--- START ---
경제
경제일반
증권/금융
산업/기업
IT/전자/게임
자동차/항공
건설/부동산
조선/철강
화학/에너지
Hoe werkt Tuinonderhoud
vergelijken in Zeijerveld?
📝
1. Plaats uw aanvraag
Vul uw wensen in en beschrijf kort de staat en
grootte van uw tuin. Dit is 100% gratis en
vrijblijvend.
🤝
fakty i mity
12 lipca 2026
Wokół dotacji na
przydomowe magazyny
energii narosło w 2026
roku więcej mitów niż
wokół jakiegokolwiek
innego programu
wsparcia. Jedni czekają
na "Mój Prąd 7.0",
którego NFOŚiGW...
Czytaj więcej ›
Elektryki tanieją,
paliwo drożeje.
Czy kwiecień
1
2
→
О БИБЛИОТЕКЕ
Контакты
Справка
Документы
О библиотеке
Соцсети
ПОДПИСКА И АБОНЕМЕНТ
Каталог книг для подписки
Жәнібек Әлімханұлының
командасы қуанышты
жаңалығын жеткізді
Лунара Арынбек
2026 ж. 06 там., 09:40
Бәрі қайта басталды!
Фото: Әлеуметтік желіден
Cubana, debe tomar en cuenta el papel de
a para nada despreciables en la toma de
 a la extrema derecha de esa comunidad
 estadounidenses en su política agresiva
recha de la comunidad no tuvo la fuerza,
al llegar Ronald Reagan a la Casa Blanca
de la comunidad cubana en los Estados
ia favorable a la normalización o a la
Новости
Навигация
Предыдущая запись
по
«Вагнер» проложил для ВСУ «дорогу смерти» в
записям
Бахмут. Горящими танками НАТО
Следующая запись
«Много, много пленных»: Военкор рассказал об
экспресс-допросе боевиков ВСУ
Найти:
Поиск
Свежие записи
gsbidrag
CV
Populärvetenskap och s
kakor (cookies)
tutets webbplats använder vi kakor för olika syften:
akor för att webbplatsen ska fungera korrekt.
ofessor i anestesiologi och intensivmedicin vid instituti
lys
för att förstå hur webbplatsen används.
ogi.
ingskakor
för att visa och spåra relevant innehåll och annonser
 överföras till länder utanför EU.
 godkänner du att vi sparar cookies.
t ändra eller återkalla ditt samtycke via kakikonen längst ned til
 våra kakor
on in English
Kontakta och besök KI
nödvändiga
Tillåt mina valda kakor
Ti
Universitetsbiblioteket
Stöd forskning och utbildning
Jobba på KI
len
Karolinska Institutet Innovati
--- END ---
◆ PROMPT: Lines from the start of the records through the one containing "Cubana, debe tomar en cuenta el papel de" are what should be retyped, exactly and in full, both ends included.

◆ SOLUTION BELOW:
경제
경제일반
증권/금융
산업/기업
IT/전자/게임
자동차/항공
건설/부동산
조선/철강
화학/에너지
Hoe werkt Tuinonderhoud
vergelijken in Zeijerveld?
📝
1. Plaats uw aanvraag
Vul uw wensen in en beschrijf kort de staat en
grootte van uw tuin. Dit is 100% gratis en
vrijblijvend.
🤝
fakty i mity
12 lipca 2026
Wokół dotacji na
przydomowe magazyny
energii narosło w 2026
roku więcej mitów niż
wokół jakiegokolwiek
innego programu
wsparcia. Jedni czekają
na "Mój Prąd 7.0",
którego NFOŚiGW...
Czytaj więcej ›
Elektryki tanieją,
paliwo drożeje.
Czy kwiecień
1
2
→
О БИБЛИОТЕКЕ
Контакты
Справка
Документы
О библиотеке
Соцсети
ПОДПИСКА И АБОНЕМЕНТ
Каталог книг для подписки
Жәнібек Әлімханұлының
командасы қуанышты
жаңалығын жеткізді
Лунара Арынбек
2026 ж. 06 там., 09:40
Бәрі қайта басталды!
Фото: Әлеуметтік желіден
Cubana, debe tomar en cuenta el papel de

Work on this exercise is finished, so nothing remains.